- **Task data**:
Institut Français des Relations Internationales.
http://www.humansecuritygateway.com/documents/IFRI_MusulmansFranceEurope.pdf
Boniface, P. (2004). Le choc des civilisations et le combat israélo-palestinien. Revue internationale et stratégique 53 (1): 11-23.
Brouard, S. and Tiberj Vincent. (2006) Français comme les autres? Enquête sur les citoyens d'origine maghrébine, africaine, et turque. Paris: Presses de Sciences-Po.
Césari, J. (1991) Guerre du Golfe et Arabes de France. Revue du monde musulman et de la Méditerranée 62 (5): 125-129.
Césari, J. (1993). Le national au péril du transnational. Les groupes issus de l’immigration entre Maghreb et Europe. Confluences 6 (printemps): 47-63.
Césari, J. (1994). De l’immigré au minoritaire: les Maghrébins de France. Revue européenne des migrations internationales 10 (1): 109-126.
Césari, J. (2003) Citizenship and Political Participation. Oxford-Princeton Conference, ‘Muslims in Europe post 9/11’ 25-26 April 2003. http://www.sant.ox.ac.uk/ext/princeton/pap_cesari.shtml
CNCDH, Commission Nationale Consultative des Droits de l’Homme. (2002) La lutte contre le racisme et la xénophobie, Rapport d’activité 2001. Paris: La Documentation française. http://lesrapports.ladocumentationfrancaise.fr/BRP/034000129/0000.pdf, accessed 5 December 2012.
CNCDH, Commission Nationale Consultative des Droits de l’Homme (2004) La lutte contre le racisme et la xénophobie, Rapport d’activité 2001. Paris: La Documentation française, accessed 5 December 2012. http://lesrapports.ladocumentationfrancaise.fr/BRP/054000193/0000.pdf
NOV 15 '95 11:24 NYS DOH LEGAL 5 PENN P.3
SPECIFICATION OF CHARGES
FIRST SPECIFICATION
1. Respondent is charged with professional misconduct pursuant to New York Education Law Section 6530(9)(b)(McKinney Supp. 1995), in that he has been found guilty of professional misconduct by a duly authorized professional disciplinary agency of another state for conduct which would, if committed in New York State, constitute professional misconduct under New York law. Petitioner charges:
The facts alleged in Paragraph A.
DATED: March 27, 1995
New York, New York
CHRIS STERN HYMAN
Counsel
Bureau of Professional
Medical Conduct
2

- **To do**:
Scan the material above. Copy each line where "http" occurs.

- **Reply to the exercise**:
http://www.humansecuritygateway.com/documents/IFRI_MusulmansFranceEurope.pdf
Césari, J. (2003) Citizenship and Political Participation. Oxford-Princeton Conference, ‘Muslims in Europe post 9/11’ 25-26 April 2003. http://www.sant.ox.ac.uk/ext/princeton/pap_cesari.shtml
CNCDH, Commission Nationale Consultative des Droits de l’Homme. (2002) La lutte contre le racisme et la xénophobie, Rapport d’activité 2001. Paris: La Documentation française. http://lesrapports.ladocumentationfrancaise.fr/BRP/034000129/0000.pdf, accessed 5 December 2012.
CNCDH, Commission Nationale Consultative des Droits de l’Homme (2004) La lutte contre le racisme et la xénophobie, Rapport d’activité 2001. Paris: La Documentation française, accessed 5 December 2012. http://lesrapports.ladocumentationfrancaise.fr/BRP/054000193/0000.pdf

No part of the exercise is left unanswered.